» **Task prompt**: Reproduce every line of the listing below without changing anything.

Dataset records
◇ ◇ ◇ ◇

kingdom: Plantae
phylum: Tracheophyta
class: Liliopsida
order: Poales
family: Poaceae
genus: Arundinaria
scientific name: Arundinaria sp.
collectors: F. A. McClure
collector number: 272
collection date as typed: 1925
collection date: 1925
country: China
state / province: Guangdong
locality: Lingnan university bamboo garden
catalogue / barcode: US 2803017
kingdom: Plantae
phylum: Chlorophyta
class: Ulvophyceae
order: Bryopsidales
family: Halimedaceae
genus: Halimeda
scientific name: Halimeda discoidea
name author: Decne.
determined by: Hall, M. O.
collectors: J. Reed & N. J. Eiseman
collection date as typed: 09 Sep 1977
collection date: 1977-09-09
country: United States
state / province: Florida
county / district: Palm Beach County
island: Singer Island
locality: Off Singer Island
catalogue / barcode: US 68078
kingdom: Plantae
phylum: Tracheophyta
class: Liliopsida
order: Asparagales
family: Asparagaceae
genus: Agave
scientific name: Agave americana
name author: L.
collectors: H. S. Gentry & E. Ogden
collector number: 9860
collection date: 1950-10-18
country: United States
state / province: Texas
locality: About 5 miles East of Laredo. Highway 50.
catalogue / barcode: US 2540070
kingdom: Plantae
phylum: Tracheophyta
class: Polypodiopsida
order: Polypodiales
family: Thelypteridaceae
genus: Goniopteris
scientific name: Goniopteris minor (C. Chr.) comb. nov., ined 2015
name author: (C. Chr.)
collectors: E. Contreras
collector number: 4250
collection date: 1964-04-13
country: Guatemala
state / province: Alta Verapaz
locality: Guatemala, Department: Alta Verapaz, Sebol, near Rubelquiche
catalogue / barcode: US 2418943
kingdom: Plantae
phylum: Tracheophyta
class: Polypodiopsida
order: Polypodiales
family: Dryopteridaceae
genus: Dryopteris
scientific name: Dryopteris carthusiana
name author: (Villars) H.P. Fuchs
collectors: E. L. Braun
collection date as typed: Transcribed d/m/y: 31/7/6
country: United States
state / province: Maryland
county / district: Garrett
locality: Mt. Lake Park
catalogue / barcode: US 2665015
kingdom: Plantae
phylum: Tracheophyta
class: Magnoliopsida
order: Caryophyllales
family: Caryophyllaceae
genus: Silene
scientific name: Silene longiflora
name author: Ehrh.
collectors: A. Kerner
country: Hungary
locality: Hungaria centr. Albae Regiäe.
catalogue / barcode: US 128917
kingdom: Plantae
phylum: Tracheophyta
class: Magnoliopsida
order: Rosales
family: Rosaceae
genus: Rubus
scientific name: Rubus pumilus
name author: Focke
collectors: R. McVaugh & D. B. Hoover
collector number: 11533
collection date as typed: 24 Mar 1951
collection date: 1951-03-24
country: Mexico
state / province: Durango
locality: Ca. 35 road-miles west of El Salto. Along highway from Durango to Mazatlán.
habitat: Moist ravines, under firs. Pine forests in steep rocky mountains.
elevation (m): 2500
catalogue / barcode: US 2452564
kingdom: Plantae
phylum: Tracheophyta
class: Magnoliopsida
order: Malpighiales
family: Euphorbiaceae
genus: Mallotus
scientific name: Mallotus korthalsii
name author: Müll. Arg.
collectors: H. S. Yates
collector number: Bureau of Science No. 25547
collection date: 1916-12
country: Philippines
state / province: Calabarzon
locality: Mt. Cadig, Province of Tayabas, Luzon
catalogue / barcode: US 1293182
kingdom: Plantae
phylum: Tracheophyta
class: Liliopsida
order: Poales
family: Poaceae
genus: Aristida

◇ ◇ ◇ ◇

» **Task response**:
kingdom: Plantae
phylum: Tracheophyta
class: Liliopsida
order: Poales
family: Poaceae
genus: Arundinaria
scientific name: Arundinaria sp.
collectors: F. A. McClure
collector number: 272
collection date as typed: 1925
collection date: 1925
country: China
state / province: Guangdong
locality: Lingnan university bamboo garden
catalogue / barcode: US 2803017
kingdom: Plantae
phylum: Chlorophyta
class: Ulvophyceae
order: Bryopsidales
family: Halimedaceae
genus: Halimeda
scientific name: Halimeda discoidea
name author: Decne.
determined by: Hall, M. O.
collectors: J. Reed & N. J. Eiseman
collection date as typed: 09 Sep 1977
collection date: 1977-09-09
country: United States
state / province: Florida
county / district: Palm Beach County
island: Singer Island
locality: Off Singer Island
catalogue / barcode: US 68078
kingdom: Plantae
phylum: Tracheophyta
class: Liliopsida
order: Asparagales
family: Asparagaceae
genus: Agave
scientific name: Agave americana
name author: L.
collectors: H. S. Gentry & E. Ogden
collector number: 9860
collection date: 1950-10-18
country: United States
state / province: Texas
locality: About 5 miles East of Laredo. Highway 50.
catalogue / barcode: US 2540070
kingdom: Plantae
phylum: Tracheophyta
class: Polypodiopsida
order: Polypodiales
family: Thelypteridaceae
genus: Goniopteris
scientific name: Goniopteris minor (C. Chr.) comb. nov., ined 2015
name author: (C. Chr.)
collectors: E. Contreras
collector number: 4250
collection date: 1964-04-13
country: Guatemala
state / province: Alta Verapaz
locality: Guatemala, Department: Alta Verapaz, Sebol, near Rubelquiche
catalogue / barcode: US 2418943
kingdom: Plantae
phylum: Tracheophyta
class: Polypodiopsida
order: Polypodiales
family: Dryopteridaceae
genus: Dryopteris
scientific name: Dryopteris carthusiana
name author: (Villars) H.P. Fuchs
collectors: E. L. Braun
collection date as typed: Transcribed d/m/y: 31/7/6
country: United States
state / province: Maryland
county / district: Garrett
locality: Mt. Lake Park
catalogue / barcode: US 2665015
kingdom: Plantae
phylum: Tracheophyta
class: Magnoliopsida
order: Caryophyllales
family: Caryophyllaceae
genus: Silene
scientific name: Silene longiflora
name author: Ehrh.
collectors: A. Kerner
country: Hungary
locality: Hungaria centr. Albae Regiäe.
catalogue / barcode: US 128917
kingdom: Plantae
phylum: Tracheophyta
class: Magnoliopsida
order: Rosales
family: Rosaceae
genus: Rubus
scientific name: Rubus pumilus
name author: Focke
collectors: R. McVaugh & D. B. Hoover
collector number: 11533
collection date as typed: 24 Mar 1951
collection date: 1951-03-24
country: Mexico
state / province: Durango
locality: Ca. 35 road-miles west of El Salto. Along highway from Durango to Mazatlán.
habitat: Moist ravines, under firs. Pine forests in steep rocky mountains.
elevation (m): 2500
catalogue / barcode: US 2452564
kingdom: Plantae
phylum: Tracheophyta
class: Magnoliopsida
order: Malpighiales
family: Euphorbiaceae
genus: Mallotus
scientific name: Mallotus korthalsii
name author: Müll. Arg.
collectors: H. S. Yates
collector number: Bureau of Science No. 25547
collection date: 1916-12
country: Philippines
state / province: Calabarzon
locality: Mt. Cadig, Province of Tayabas, Luzon
catalogue / barcode: US 1293182
kingdom: Plantae
phylum: Tracheophyta
class: Liliopsida
order: Poales
family: Poaceae
genus: Aristida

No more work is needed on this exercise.